Best Practices & Tips for “Dockit-Ready” Code

To get the most out of the cm-dockit knowledge extraction, you should follow these “Vibe-Friendly” coding patterns.

1. Use Semantic Naming

AI is great at inferring intent, but it can’t read your mind. If you name a variable data, the AI has to work harder. If you name it pendingTransactionPayload, the AI can immediately categorize it within the “Financial Transaction” domain.

2. Descriptive Test Suites

cm-dockit reads your tests to understand the “Contract” of your code. Instead of test('it works'), use describe('Subscription Upgrade', () => { it('should prevent inactive users from upgrading') }). The AI will use these descriptions to populate your “Security” and “Validation” documentation sections.

3. The CONTINUITY.md File

While cm-dockit is autonomous, it respects a file named CONTINUITY.md. If you have specific architectural decisions that aren’t obvious from the code (e.g., “We used a Map instead of a Set here for O(1) lookups during batch processing”), write them there. cm-dockit will ingest this as “Expert Context” and weave it into the generated output.


The Output: A VitePress-Powered Knowledge Base

The final result of a cm-dockit run is a fully functional VitePress site. Why VitePress?

  • Searchable: Instant fuzzy search across the entire knowledge base.
  • AI-Readable: Markdown-first structure makes it easy for other agents to “read” the docs via RAG (Retrieval-Augmented Generation).
  • Beautiful: Out-of-the-box styling that makes your project look professional and enterprise-ready.

By default, cm-dockit organizes the output into logical categories:

  • User Guides: For non-technical stakeholders.
  • API Reference: For developers integrating with the system.
  • Dev Ops: Deployment and infrastructure guides.
  • Mental Models: The “Philosophy” of the codebase.

Conclusion: Documentation as a Side Effect of Coding

In the Vibe Coding era, we must move away from the idea that documentation is a separate task.

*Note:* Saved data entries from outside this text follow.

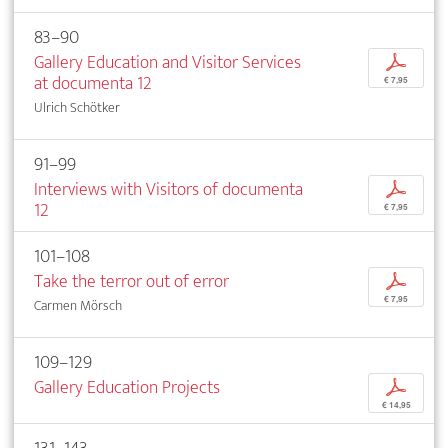
83–90
Gallery Education and Visitor Services
p
at documenta 12
€ 7,95
Ulrich Schötker
91–99
Interviews with Visitors of documenta
p
12
€ 7,95
101–108
Take the terror out of error
p
€ 7,95
Carmen Mörsch
109–129
Gallery Education Projects
p
€ 14,95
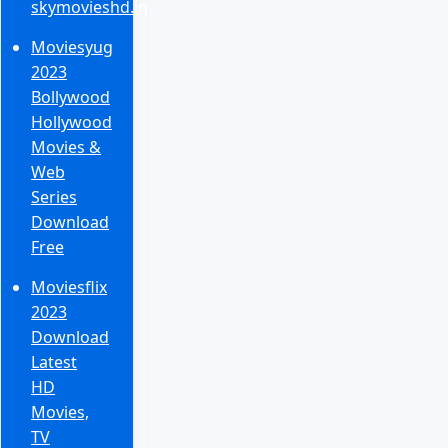
skymovieshd.in
Moviesyug
2023
Bollywood
Hollywood
Movies &
Web
Series
Download
Free
Moviesflix
2023
Download
Latest
HD
Movies,
TV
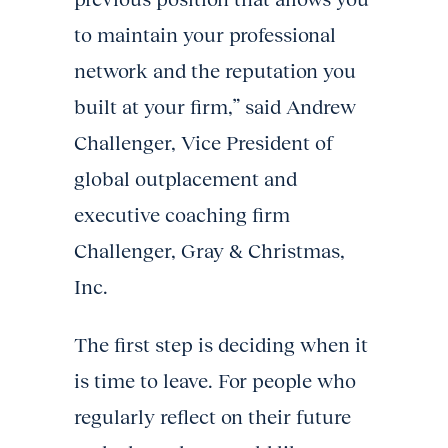
to maintain your professional
network and the reputation you
built at your firm,” said Andrew
Challenger, Vice President of
global outplacement and
executive coaching firm
Challenger, Gray & Christmas,
Inc.
The first step is deciding when it
is time to leave. For people who
regularly reflect on their future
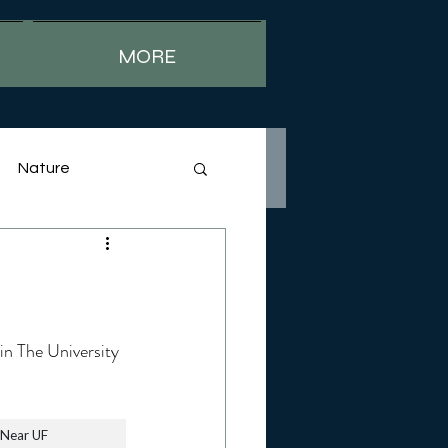
MORE
Nature
 in The University 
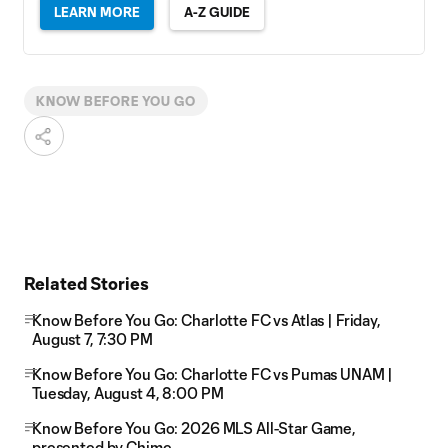
LEARN MORE
A-Z GUIDE
KNOW BEFORE YOU GO
Related Stories
Know Before You Go: Charlotte FC vs Atlas | Friday,
August 7, 7:30 PM
Know Before You Go: Charlotte FC vs Pumas UNAM |
Tuesday, August 4, 8:00 PM
Know Before You Go: 2026 MLS All-Star Game,
presented by Chime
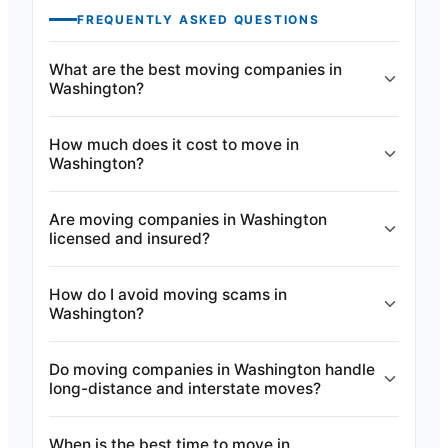
FREQUENTLY ASKED QUESTIONS
What are the best moving companies in
Washington?
How much does it cost to move in
Washington?
Are moving companies in Washington
licensed and insured?
How do I avoid moving scams in
Washington?
Do moving companies in Washington handle
long-distance and interstate moves?
When is the best time to move in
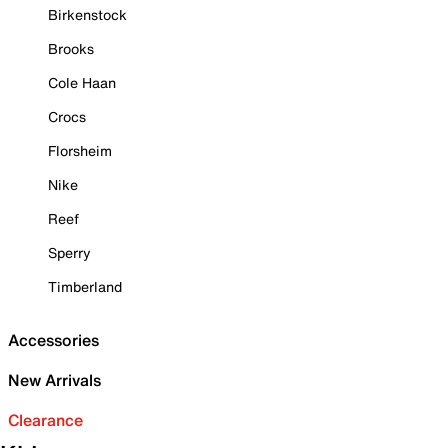
Birkenstock
Brooks
Cole Haan
Crocs
Florsheim
Nike
Reef
Sperry
Timberland
Accessories
New Arrivals
Clearance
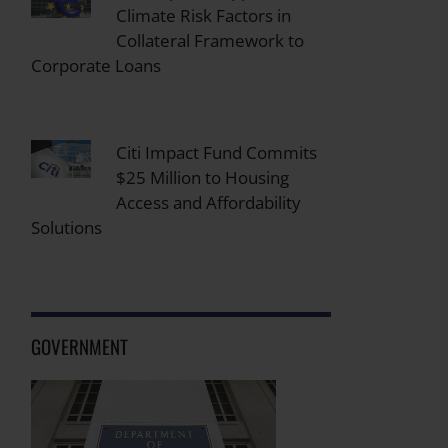
Climate Risk Factors in
Collateral Framework to
Corporate Loans
Citi Impact Fund Commits
$25 Million to Housing
Access and Affordability
Solutions
GOVERNMENT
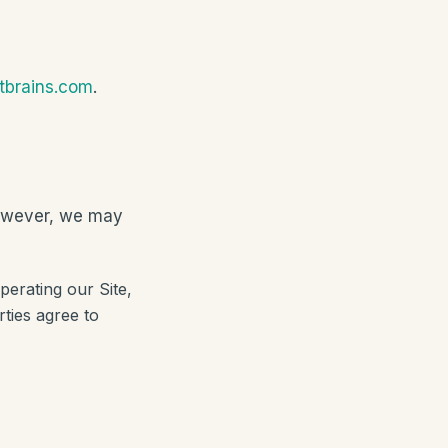
ntbrains.com
.
 However, we may
perating our Site,
ties agree to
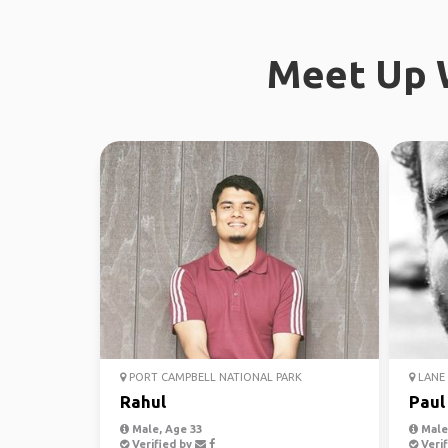
Meet Up W
PORT CAMPBELL NATIONAL PARK
LANE 
Rahul
Paul
Male, Age 33
Male,
Verified by
Verif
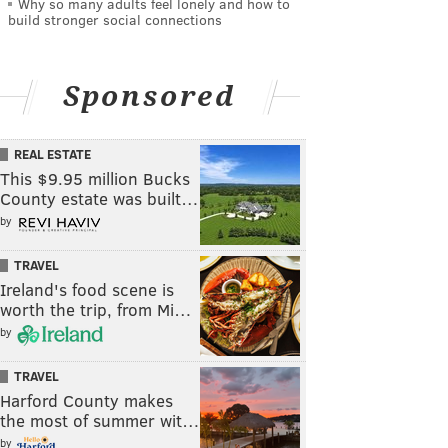
Why so many adults feel lonely and how to
build stronger social connections
Sponsored
REAL ESTATE
This $9.95 million Bucks
County estate was built…
by
TRAVEL
Ireland's food scene is
worth the trip, from Mi…
by
TRAVEL
Harford County makes
the most of summer wit…
by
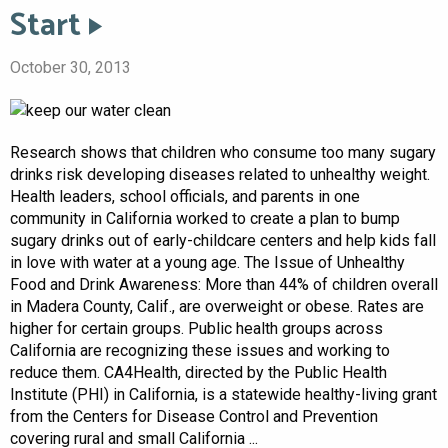
Start
October 30, 2013
Research shows that children who consume too many sugary
drinks risk developing diseases related to unhealthy weight.
Health leaders, school officials, and parents in one
community in California worked to create a plan to bump
sugary drinks out of early-childcare centers and help kids fall
in love with water at a young age. The Issue of Unhealthy
Food and Drink Awareness: More than 44% of children overall
in Madera County, Calif., are overweight or obese. Rates are
higher for certain groups. Public health groups across
California are recognizing these issues and working to
reduce them. CA4Health, directed by the Public Health
Institute (PHI) in California, is a statewide healthy-living grant
from the Centers for Disease Control and Prevention
covering rural and small California ...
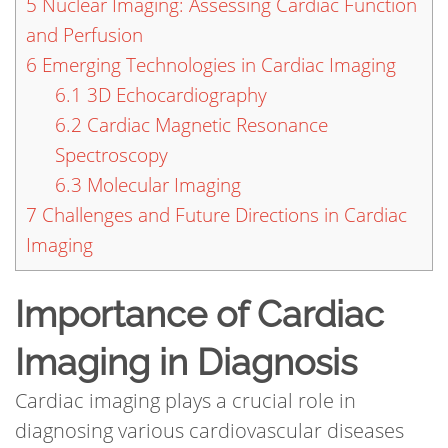
5
Nuclear Imaging: Assessing Cardiac Function
and Perfusion
6
Emerging Technologies in Cardiac Imaging
6.1
3D Echocardiography
6.2
Cardiac Magnetic Resonance
Spectroscopy
6.3
Molecular Imaging
7
Challenges and Future Directions in Cardiac
Imaging
Importance of Cardiac
Imaging in Diagnosis
Cardiac imaging plays a crucial role in
diagnosing various cardiovascular diseases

Documentation should be a side effect of high-quality engineering.

cm-dockit represents the shift from “Writing Documentation” to “Curating Knowledge.” By automating the extraction of intent, personas, and flows, it allows you to stay in the flow state, confident that the “brain” of your project is being recorded for posterity.

Whether you are a solo founder or leading a large team of agents, cm-dockit ensures that your codebase isn’t just a collection of files—it’s a well-documented repository of wisdom, ready for the next great vibe.

Actionable Next Steps:

  1. Run a Scan: Execute cm-dockit on your most “messy” repository. See what personas the AI identifies.
  2. Audit the Personas: Are the inferred personas correct? If not, check your variable and function naming—the AI is telling you your code is ambiguous.
  3. Deploy the Docs: Host your cm-dockit output on Vercel or Netlify. Share it with your team and watch the onboarding friction disappear.